• [Extrait du texte]
......
Réputé pour ses positions parfois à contre-courant au sein de la Nupes, le patron du PCF, Fabien Roussel, a clairement salué l’interdiction. ‘’Parce que les chefs d’établissement avaient besoin de consignes claires même si ça concerne 150 établissements sur les 60 000 que nous avons dans notre pays’’, a-t-il expliqué lundi sur Sud Radio.

Eric Ciotti (LR) en tête sur X (anciennement Twitter) : ‘’Nous avions réclamé à plusieurs reprises l’interdiction des abayas dans nos écoles. Je salue la décision du ministre de l’Éducation nationale qui nous donne raison’’.

L’essayiste Amine El-Khatmi estime que ‘’cet accoutrement islamiste venu d’Arabie-Saoudite n’a rien à faire dans nos écoles. C’est très bien ainsi !’’

‘’L’obsession’’ de Gabriel Attal : ‘’Les musulmans. Plus précisément, les musulmanes’’

Donnant le ton de l’exaspération des ‘’insoumis’’ à l’annonce dimanche soir de cette interdiction, la cheffe de file des députés LFI, Mathilde Panot, avait raillé sur X (ex-Twitter) ‘’l’obsession’’ de Gabriel Attal : ‘’Les musulmans. Plus précisément, les musulmanes’’.
......
Entrées stockées
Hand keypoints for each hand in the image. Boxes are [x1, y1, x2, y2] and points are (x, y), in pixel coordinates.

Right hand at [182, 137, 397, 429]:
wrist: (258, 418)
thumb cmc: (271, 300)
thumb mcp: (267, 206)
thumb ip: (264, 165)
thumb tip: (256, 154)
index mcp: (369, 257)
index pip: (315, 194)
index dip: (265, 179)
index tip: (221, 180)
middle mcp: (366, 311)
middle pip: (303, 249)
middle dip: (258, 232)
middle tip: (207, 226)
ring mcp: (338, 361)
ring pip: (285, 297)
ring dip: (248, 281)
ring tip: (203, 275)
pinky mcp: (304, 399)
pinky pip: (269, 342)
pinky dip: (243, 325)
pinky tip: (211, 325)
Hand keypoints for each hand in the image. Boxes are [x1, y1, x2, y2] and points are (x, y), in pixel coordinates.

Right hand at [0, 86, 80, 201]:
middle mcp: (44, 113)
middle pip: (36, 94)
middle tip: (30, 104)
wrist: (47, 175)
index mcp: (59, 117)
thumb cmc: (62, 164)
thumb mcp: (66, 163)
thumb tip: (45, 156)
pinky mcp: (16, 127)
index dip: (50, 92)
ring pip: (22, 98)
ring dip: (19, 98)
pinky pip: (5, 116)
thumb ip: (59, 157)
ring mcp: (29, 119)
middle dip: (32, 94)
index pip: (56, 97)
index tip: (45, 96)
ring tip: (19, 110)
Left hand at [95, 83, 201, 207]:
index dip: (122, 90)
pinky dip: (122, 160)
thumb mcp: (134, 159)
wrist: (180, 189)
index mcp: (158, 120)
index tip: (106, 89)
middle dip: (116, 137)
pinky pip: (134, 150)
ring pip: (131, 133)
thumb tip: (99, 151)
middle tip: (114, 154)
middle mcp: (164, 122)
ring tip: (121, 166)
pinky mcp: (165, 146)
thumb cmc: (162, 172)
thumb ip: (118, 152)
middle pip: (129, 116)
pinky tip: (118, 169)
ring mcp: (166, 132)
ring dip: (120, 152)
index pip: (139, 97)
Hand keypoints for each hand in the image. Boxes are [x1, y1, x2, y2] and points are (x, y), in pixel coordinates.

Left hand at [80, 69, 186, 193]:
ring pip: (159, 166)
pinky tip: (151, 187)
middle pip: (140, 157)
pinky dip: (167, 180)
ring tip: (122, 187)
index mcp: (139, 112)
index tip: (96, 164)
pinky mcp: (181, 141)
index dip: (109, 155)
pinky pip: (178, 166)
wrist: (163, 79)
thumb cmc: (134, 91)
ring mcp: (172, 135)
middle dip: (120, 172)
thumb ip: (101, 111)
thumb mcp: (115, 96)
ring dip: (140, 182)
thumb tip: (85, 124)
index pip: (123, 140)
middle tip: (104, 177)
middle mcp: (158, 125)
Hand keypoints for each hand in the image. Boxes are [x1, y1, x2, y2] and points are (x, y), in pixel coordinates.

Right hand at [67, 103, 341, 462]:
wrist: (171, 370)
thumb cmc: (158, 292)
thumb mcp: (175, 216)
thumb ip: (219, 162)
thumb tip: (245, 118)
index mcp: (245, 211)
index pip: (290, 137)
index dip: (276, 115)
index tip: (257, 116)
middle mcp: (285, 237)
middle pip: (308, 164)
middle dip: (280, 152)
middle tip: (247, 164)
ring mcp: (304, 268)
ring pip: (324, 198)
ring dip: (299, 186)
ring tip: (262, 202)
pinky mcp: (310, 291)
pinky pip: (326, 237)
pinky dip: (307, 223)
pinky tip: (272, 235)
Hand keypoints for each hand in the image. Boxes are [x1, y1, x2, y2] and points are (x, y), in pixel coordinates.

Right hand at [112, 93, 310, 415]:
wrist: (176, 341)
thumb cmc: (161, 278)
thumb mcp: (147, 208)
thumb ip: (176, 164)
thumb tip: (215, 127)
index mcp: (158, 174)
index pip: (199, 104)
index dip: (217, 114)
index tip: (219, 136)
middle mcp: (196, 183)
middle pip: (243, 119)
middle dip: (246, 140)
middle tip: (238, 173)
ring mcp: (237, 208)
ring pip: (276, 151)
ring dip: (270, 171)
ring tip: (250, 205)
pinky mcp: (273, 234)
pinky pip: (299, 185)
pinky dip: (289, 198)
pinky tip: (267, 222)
......
• [Consignes à suivre] Rédigez la suite du texte sur les réactions politiques à l'interdiction de l'abaya à l'école, en reprenant juste après sa dernière phrase.

• [Résultat obtenu]
À gauche en revanche, Clémentine Autain (LFI) s’est indignée de ‘’la police du vêtement’’, jugeant  ‘’anticonstitutionnelle’’ l’annonce de Gabriel Attal, ‘’contraire aux principes fondateurs de la laïcité. Symptomatique du rejet obsessionnel des musulmans. À peine rentrée, la macronie tente déjà de prendre le RN par la droite’’. « Cette annonce est anti-laïque et sexiste« , affirme également  Danièle Obono (LFI-Nupes).

En juin, M. Mélenchon avait affirmé que l’abaya n’avait ‘’rien à voir avec la religion’’, et que le problème de l’école n’était pas ce vêtement mais ‘’le manque de professeurs’’. Il allait dans le sens du Conseil français du culte musulman (CFCM), qui a affirmé que cette longue robe traditionnelle couvrant le corps n’était pas un signe religieux musulman.

’Tristesse de voir la rentrée scolaire politiquement polarisée par une nouvelle absurde guerre de religion entièrement artificielle à propos d’un habit féminin’’, a ainsi réagi lundi le leader ‘’insoumis’’ Jean-Luc Mélenchon, en appelant à ‘’la paix civile’’ et à ‘’la vraie laïcité qui unit au lieu d’exaspérer’’.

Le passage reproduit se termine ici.